Work task: Write out, word for word, the part of the listing below that opens with the line containing "Once installed, launch" and closes with the line containing "your right to withdraw consent, Carrot will", keeping both of those lines and adding no others.

__________________________________________________

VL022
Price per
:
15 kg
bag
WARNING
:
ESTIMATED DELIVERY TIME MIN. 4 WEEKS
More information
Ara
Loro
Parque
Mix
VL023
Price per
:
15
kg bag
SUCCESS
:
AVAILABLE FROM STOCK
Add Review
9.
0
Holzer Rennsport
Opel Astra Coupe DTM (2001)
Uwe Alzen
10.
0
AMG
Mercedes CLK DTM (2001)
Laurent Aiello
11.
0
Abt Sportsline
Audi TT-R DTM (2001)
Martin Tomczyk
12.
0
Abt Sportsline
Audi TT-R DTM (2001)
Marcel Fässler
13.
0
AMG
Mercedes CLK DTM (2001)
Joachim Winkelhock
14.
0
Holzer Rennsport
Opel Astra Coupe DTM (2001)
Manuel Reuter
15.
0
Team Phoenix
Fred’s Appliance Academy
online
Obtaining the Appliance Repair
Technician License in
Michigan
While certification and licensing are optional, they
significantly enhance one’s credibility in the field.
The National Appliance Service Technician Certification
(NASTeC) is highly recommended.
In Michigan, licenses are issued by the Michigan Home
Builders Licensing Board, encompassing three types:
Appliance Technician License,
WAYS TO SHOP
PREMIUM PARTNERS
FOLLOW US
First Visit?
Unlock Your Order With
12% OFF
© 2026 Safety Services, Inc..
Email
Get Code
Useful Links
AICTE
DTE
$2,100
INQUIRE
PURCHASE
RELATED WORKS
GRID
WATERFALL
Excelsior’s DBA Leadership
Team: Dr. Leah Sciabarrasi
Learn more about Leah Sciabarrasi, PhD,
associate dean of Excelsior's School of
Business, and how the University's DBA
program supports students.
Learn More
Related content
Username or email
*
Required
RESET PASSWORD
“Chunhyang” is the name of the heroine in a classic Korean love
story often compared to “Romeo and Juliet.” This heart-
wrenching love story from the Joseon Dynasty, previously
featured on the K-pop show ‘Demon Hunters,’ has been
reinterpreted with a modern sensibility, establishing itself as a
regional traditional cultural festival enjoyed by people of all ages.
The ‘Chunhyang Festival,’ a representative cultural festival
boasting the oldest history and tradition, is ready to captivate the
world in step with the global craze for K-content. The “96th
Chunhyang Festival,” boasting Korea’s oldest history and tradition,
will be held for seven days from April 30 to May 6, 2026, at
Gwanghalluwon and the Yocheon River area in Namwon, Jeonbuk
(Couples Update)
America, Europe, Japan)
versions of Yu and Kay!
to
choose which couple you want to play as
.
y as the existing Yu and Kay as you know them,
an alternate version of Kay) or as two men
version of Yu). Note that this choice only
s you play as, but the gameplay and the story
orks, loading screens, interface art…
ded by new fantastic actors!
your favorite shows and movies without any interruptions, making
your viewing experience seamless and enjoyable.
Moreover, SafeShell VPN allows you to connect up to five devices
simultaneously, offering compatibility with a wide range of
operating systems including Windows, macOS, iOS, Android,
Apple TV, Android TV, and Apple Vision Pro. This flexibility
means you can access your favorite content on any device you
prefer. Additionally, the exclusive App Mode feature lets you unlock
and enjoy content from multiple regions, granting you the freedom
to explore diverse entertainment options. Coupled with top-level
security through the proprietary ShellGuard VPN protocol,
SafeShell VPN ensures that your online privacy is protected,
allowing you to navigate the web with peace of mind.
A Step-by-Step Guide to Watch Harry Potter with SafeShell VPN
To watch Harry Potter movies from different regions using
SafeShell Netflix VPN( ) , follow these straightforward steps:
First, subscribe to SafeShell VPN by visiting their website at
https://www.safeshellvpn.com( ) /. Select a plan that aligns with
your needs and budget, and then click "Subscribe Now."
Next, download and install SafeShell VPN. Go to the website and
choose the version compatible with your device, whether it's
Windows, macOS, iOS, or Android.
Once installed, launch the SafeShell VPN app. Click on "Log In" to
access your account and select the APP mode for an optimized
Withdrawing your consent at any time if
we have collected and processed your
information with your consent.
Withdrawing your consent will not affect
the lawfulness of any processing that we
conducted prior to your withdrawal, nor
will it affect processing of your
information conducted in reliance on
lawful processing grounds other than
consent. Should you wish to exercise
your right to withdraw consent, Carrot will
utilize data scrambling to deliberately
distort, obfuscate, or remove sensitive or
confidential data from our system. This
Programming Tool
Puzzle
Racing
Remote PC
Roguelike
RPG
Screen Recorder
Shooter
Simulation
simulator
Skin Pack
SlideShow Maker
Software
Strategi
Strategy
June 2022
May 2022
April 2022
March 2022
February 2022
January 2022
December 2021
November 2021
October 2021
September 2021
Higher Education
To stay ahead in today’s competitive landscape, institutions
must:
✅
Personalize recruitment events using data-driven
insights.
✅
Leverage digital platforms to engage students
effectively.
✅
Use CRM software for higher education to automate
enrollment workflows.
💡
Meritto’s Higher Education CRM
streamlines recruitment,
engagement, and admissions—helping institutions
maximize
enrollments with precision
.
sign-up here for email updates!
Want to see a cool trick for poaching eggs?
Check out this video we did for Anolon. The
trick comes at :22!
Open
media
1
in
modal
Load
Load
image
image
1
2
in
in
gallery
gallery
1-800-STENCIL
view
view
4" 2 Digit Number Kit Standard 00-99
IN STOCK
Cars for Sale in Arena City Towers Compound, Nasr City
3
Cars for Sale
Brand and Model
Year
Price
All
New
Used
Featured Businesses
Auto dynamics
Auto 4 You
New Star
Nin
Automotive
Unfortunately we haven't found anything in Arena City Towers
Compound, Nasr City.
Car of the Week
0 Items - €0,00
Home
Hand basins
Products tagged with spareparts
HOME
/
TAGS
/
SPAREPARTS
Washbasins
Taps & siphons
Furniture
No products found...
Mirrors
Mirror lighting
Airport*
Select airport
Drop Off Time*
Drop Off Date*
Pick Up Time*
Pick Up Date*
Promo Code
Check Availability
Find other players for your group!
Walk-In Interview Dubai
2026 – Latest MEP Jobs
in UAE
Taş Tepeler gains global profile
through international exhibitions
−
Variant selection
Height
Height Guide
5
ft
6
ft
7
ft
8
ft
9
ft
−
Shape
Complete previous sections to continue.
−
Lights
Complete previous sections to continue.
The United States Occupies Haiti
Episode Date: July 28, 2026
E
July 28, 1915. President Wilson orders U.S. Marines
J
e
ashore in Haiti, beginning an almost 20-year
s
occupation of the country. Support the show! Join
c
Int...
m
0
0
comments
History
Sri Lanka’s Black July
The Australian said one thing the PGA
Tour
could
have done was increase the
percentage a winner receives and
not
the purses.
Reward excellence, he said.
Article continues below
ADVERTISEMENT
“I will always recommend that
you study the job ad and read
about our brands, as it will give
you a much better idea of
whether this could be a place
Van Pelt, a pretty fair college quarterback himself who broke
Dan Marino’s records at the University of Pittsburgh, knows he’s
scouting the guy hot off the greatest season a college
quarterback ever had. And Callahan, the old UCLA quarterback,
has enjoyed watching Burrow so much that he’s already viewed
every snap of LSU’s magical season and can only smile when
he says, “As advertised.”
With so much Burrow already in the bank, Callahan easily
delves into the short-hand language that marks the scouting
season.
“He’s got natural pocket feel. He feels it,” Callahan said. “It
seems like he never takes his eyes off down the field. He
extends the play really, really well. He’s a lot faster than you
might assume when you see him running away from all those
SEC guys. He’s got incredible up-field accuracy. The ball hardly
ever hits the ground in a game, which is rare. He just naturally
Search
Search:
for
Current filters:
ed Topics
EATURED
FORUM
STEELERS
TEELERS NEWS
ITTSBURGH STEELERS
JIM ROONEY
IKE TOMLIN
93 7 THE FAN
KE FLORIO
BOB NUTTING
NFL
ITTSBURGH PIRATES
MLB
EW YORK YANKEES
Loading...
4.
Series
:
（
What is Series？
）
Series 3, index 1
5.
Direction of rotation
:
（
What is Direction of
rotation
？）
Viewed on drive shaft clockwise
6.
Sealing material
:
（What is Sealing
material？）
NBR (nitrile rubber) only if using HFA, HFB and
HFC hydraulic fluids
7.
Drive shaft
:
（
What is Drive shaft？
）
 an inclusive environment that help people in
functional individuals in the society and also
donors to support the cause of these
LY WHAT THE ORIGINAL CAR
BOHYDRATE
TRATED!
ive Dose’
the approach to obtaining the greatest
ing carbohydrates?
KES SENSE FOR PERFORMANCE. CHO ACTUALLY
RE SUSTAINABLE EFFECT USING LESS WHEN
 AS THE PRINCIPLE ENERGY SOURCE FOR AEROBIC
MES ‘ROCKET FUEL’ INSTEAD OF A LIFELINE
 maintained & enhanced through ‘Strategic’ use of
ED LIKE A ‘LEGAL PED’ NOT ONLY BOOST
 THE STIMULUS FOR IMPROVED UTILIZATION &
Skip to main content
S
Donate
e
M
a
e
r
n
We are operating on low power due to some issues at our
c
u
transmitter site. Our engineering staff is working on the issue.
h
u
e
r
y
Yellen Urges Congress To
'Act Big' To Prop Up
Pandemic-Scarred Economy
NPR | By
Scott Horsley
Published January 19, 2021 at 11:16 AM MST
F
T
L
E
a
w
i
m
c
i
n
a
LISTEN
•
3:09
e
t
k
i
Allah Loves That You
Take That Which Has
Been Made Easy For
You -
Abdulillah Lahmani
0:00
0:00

__________________________________________________

Result below:
Once installed, launch the SafeShell VPN app. Click on "Log In" to
access your account and select the APP mode for an optimized
Withdrawing your consent at any time if
we have collected and processed your
information with your consent.
Withdrawing your consent will not affect
the lawfulness of any processing that we
conducted prior to your withdrawal, nor
will it affect processing of your
information conducted in reliance on
lawful processing grounds other than
consent. Should you wish to exercise
your right to withdraw consent, Carrot will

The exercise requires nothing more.